Feds: home health company paying $150M settlement

Amedisys Inc., a Baton Rouge-based home health company with operations in Whitfield and Murray counties, will pay $150 million to resolve allegations that it inflated Medicare billings and had improper financial relationships with referring physicians, the U.S. Department of Justice said this week.

Amedisys and its affiliates make up one of the nation’s largest home health providers, operating in 37 states, Washington, D.C., and Puerto Rico, according to a Justice Department news release.

According to the company’s website, it operates Amedisys Hospice of Dalton and North Georgia Home Health Agency in Dalton and Chatsworth. Officials at those local locations referred questions to corporate headquarters Thursday afternoon.

“We are pleased to put this matter behind us,” Ronald A. LaBorde, president and interim chief executive officer for Amedisys, said in a statement. “Our organization fully cooperated with the investigation, although we disputed the allegations of misconduct and accepted no wrongdoing. Our focus continues to be on providing the highest quality of care to the 360,000 patients served by our dedicated caregivers each year, while delivering value to our shareholders.”

The settlement does not admit guilt, prosecutors noted.

The agreement resolves False Claims Act allegations that, between 2008 and 2010, some Amedisys offices billed Medicare for unnecessary services and for patients who were not homebound, and misrepresented patients’ conditions to increase its Medicare payments.

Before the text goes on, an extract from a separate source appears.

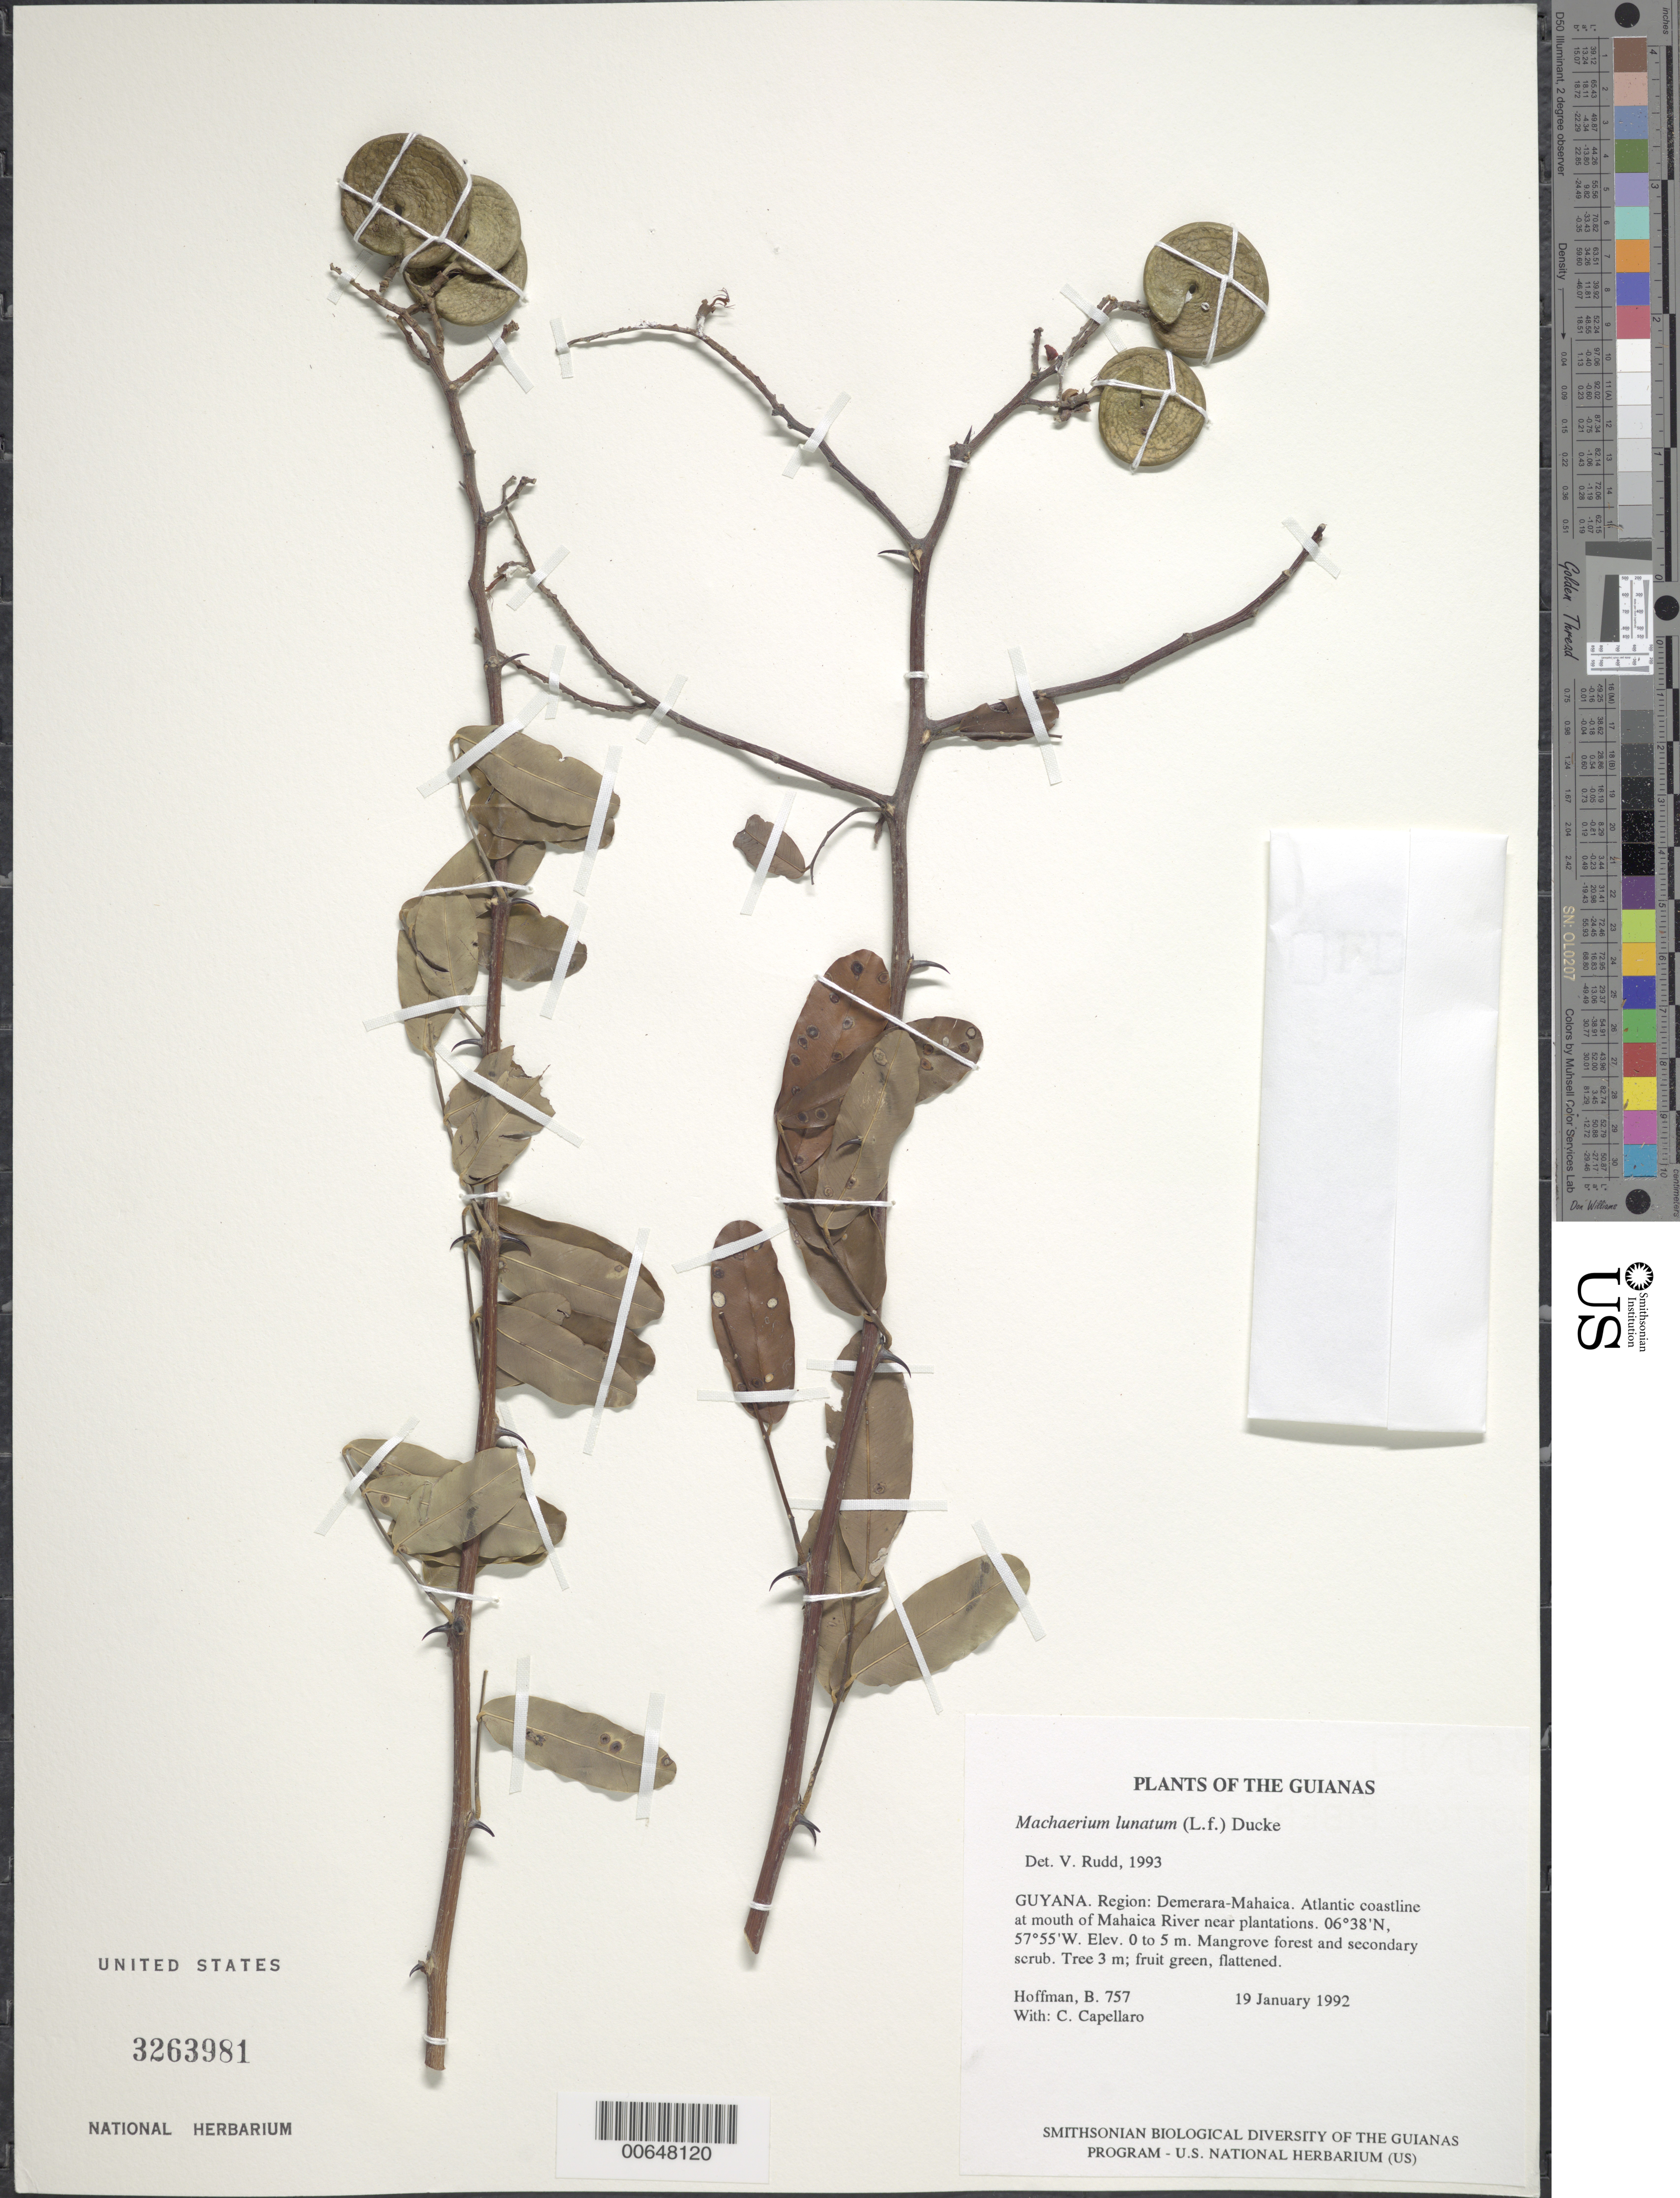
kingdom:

“These billing violations were the alleged result of management pressure on nurses and therapists to provide care based on the financial benefits to Amedisys, rather than the needs of patients,” according to the Justice Department news release.

In its own press release, Amedisys said it disputed the government’s allegations of misconduct and “decided to settle to avoid the cost and uncertainty inherent in protracted litigation.”

“The (government) investigation primarily centered on determinations made by Amedisys clinicians and independent physicians that patients were homebound and needed skilled nursing or therapy services, and that the services provided were medically necessary,” said the company’s press release. “Each year, Amedisys’ dedicated clinicians provide care to more than 360,000 patients, many of whom suffer from more than one chronic and debilitating disease.”

The settlement also resolves seven whistleblower lawsuits, six in Pennsylvania and one in Georgia. The whistleblowers, mostly former Amedisys workers, will split more than $26 million.

Prosecutors also alleged that Amedisys workers coordinated patient care at below-market prices for a private cancer practice in Georgia that referred patients to the company.

Amedisys’ financial relationship with a private oncology practice in Georgia — whereby Amedisys employees provided patient care coordination services to the oncology practice at below-market prices — violated statutory requirements.

“Home health services are a large and growing part of our federal health care system,” said Sally Quillian Yates, U.S. attorney for the Northern District of Georgia. “Health care dollars must be reserved to pay for services needed by patients, not to enrich providers who are bilking the system.”

Federal prosecutors in Alabama, Kentucky, South Carolina and New York State also worked on the case.

Company officials also signed an agreement with the Department of Health and Human Services’ office of inspector general, requiring the company and its affiliates to set up measures designed to avoid or promptly detect conduct similar to that which gave rise to the settlement.